HHKB-雪はHHKB HYBRID Type-S、つまり静音モデルがベースとなっている。HHKBは東プレ製の静電容量無接点方式スイッチを採用しているが、両者の入力感はかなり異なる。キーストロークは3.8mmで、1mmほど押し込んだところで押下圧のピーク(45g)を過ぎ、26g程度まで軽くなっていく。その結果、HHKBのタイプ感は押し下げていくとスコン、と入る独特のものになっている。その分、静粛性はやや犠牲になっているところがある。
REALFORCE R3の場合は押下圧のピークを過ぎるのは1.2mm程度と、HHKBよりも深い。その後の押下圧の減少ピークは33g程度と、HHKBほどの変化はない。スイッチが入るポイント(APC)を変更することができるため、設定次第では押下圧ピークがくる前にスイッチオンとなる。
さらに2mm/3mmのキースペーサー(別売)を挿入することでキーストロークを浅くすることも可能だ。

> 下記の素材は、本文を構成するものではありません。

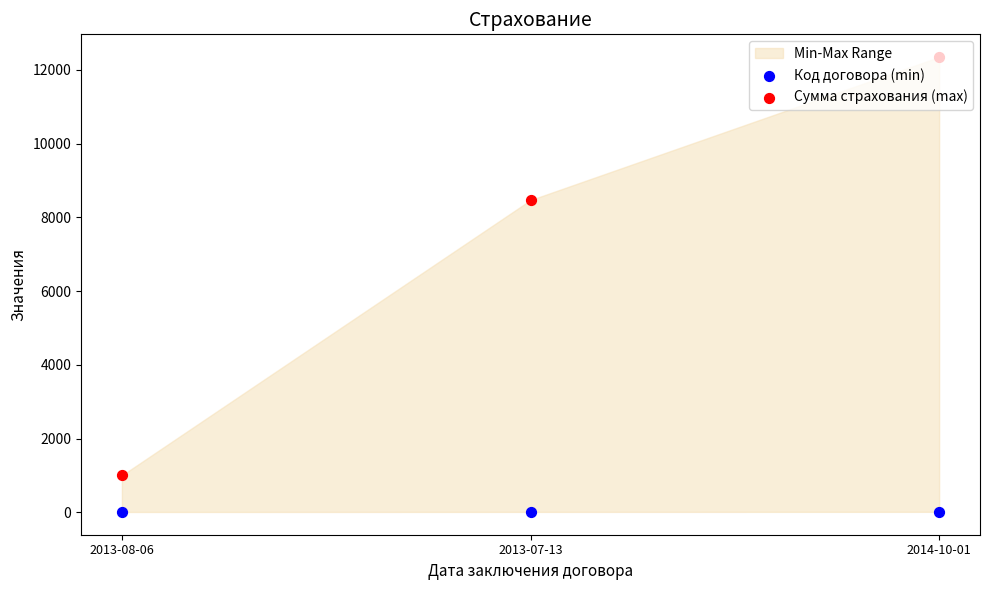

Which series has the largest total across all categories?

Сумма страхования (max)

そのため、キーをなでるようなタイピングに向いており、静粛性も高い。
あくまで個人の感覚、好みによるところが大きいが、HHKBはクセになるような入力感でキーが入った感覚もしっかり伝わってくるが静粛性はそれなり、REALFORCE R3(静音モデル)はソフトすぎて入力している感覚は乏しいが疲れにくく静か、といったところだろうか。
既にHHKBやREALFORCEを使っている人は、言うまでもなくそれぞれのシリーズを選択するのがよいだろう。だが、初めて高級キーボードを、と考えている人はかなりの悩みどころとなるはずだ。
特にHHKBは少し試用しただけでは「これからずっと付き合っていけるのか」を判断することは難しい。独特のコンビネーション入力を習得してストレス皆無という人もいれば、習得することにストレスを感じるという人もいるからだ。
HHKBの独特の入力感、言い換えればスコスコ感に魅力を感じれば、習得に対する大きなモチベーションにもなる。また、無刻印キートップでスパルタ的にタッチタイピングの習得に励むのもいいし、全キー無刻印を目標として少しずつ無刻印キートップに入れ替えていくのもモチベーションの維持にいいかもしれない。
PFUには、是非とも無刻印キートップの再販を検討していただきたいところだ(3回目)。